## WORK INSTRUCTIONS:
An exact transcript is needed of the material below, beginning at the line that contains "(170, 215) none" and continuing through its last line; nothing else should appear.

## GIVEN DATA:
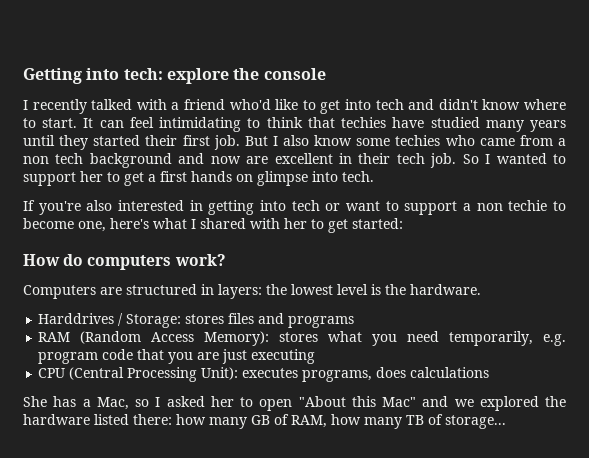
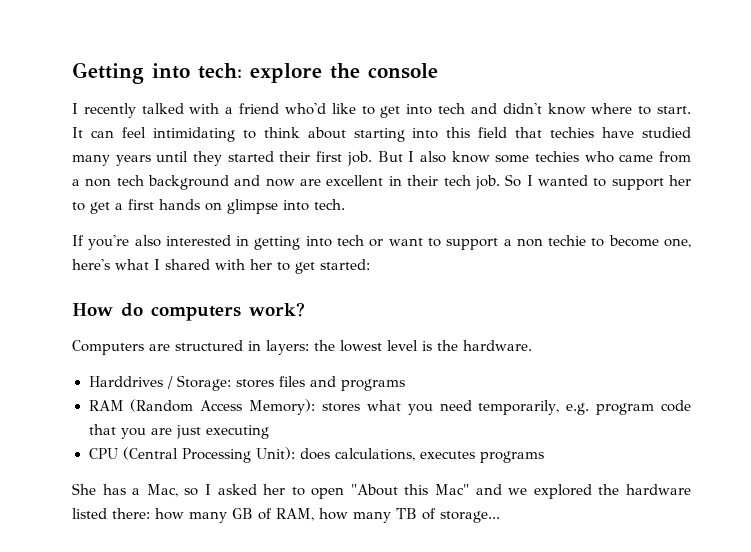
(303, 122) none -> [307,127,508,142] about starting into this field
[242,367,490,382] executes programs, does calculations -> [299,448,544,463] does calculations, executes programs

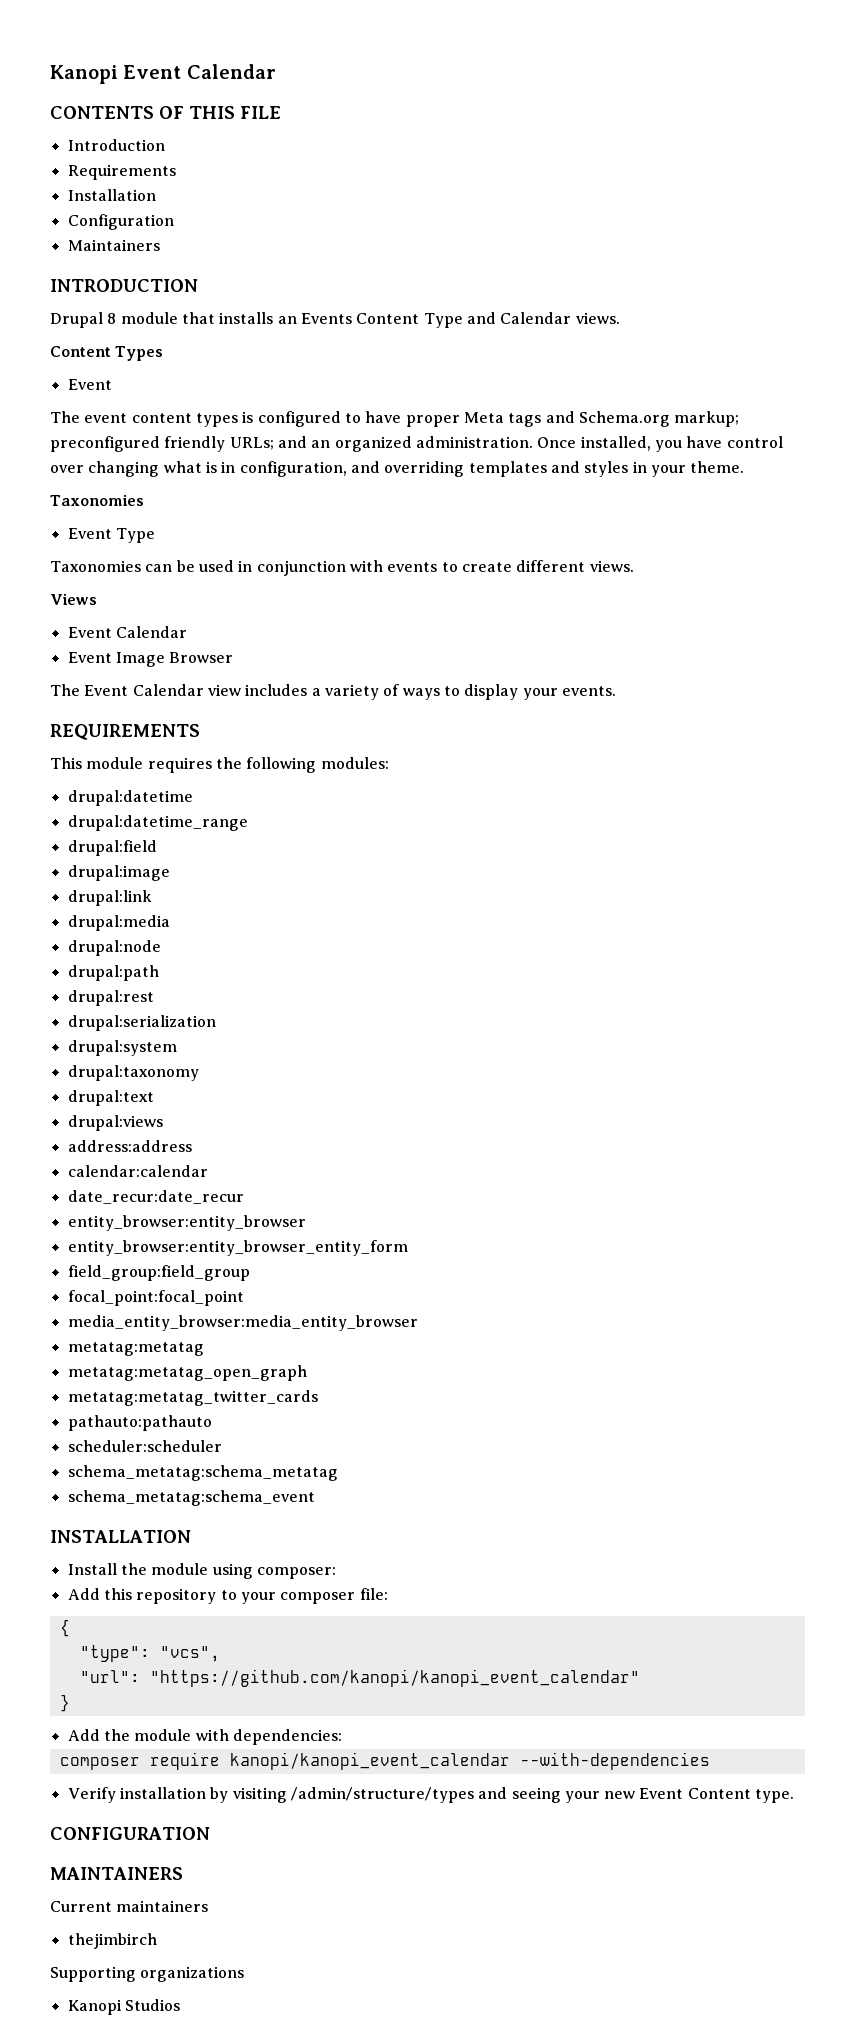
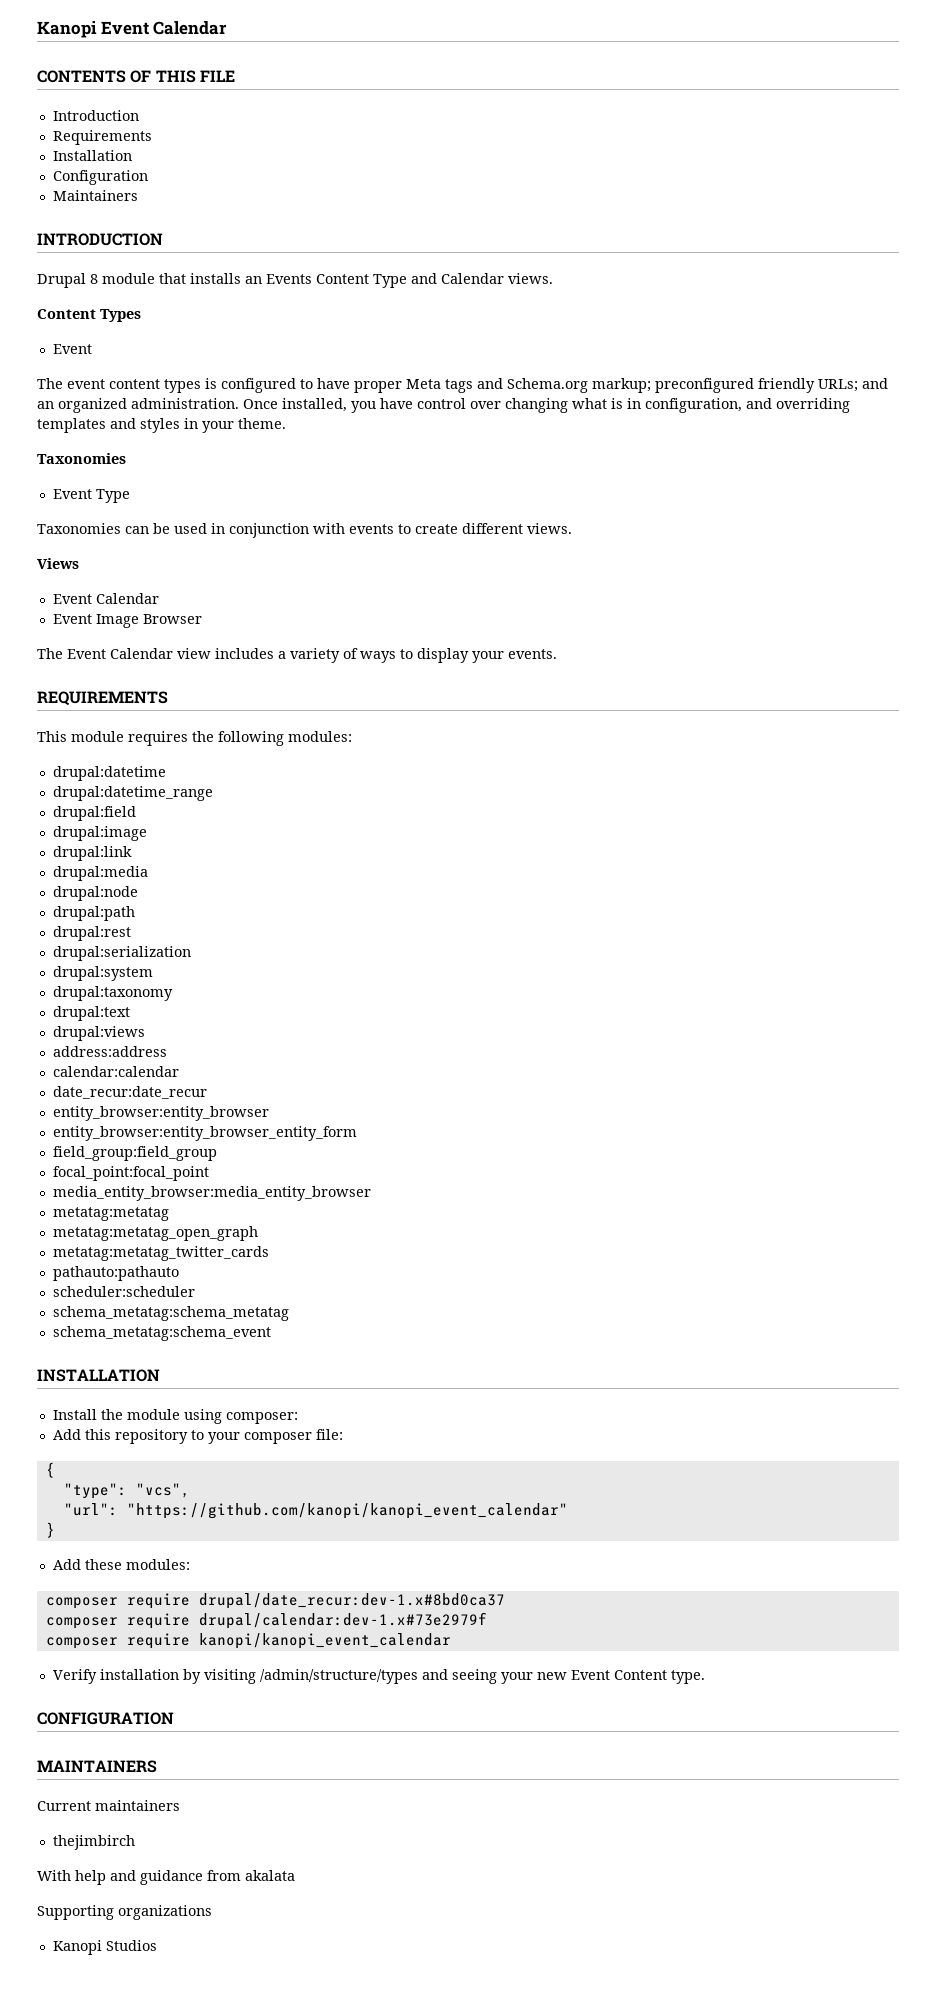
[103,1729,342,1745] the module with dependencies: -> [84,1559,190,1570] [45,1593,505,1609] [45,1612,487,1629] these modules: // composer require drupal/date_recur:dev-1.x#8bd0ca37 // composer require drupal/calendar:dev-1.x#73e2979f
[519,1752,710,1770] --with-dependencies -> (451, 1641) none
(157, 1941) none -> [37,1870,295,1885] // With help and guidance from akalata

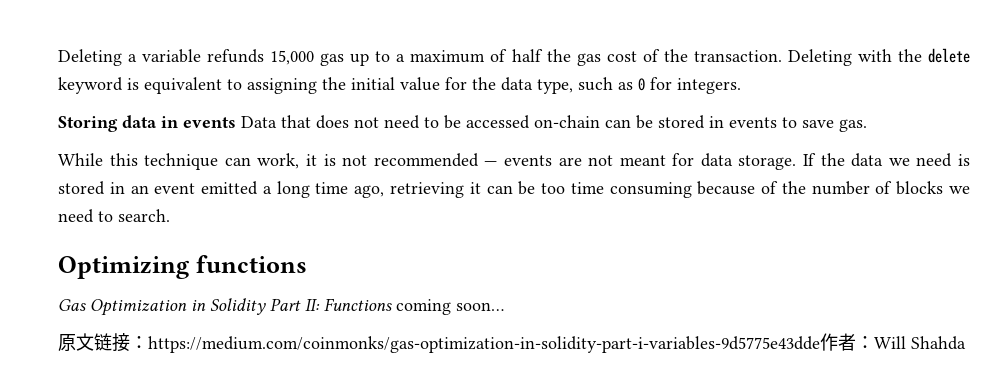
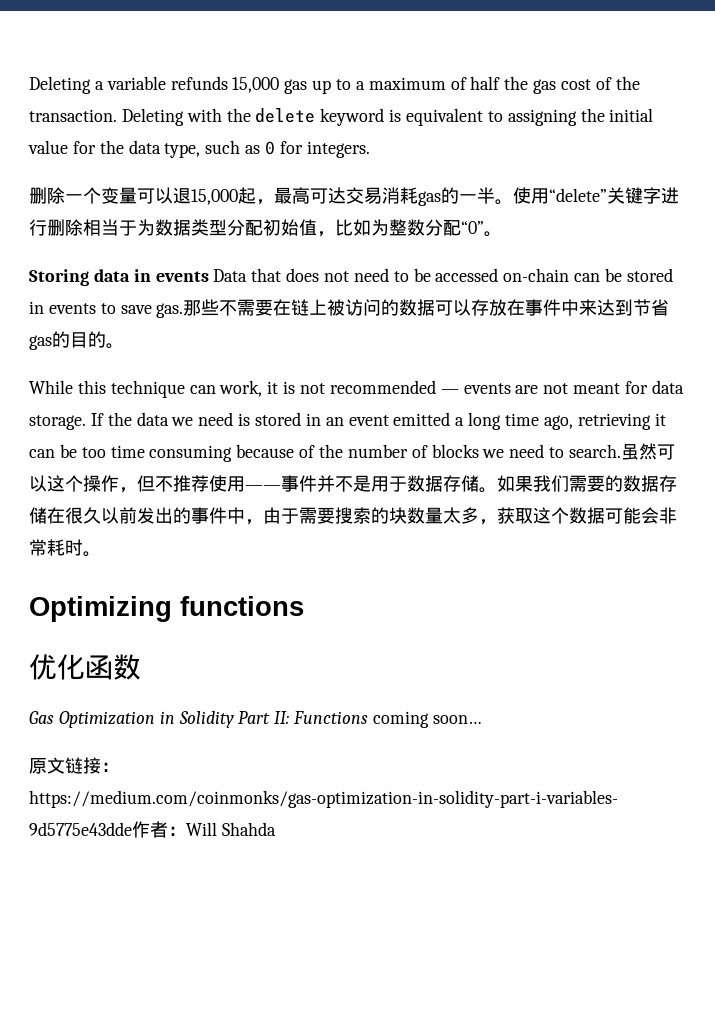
(741, 86) none -> [29,187,679,206] [29,219,502,237] // 删除一个变量可以退15,000起，最高可达交易消耗gas的一半。使用“delete”关键字进行删除相当于为数据类型分配初始值，比如为整数分配“0”。
(867, 125) none -> [183,299,670,316] [29,331,124,350] 那些不需要在链上被访问的数据可以存放在事件中来达到节省gas的目的。
(170, 215) none -> [621,443,676,460] [29,475,677,493] [29,507,677,525] [29,539,101,557] 虽然可以这个操作，但不推荐使用——事件并不是用于数据存储。如果我们需要的数据存储在很久以前发出的事件中，由于需要搜索的块数量太多，获取这个数据可能会非常耗时。
(307, 264) none -> [29,654,141,680] // 优化函数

## SOLVED EXERCISE:
(170, 215) none -> [621,443,676,460] [29,475,677,493] [29,507,677,525] [29,539,101,557] 虽然可以这个操作，但不推荐使用——事件并不是用于数据存储。如果我们需要的数据存储在很久以前发出的事件中，由于需要搜索的块数量太多，获取这个数据可能会非常耗时。
(307, 264) none -> [29,654,141,680] // 优化函数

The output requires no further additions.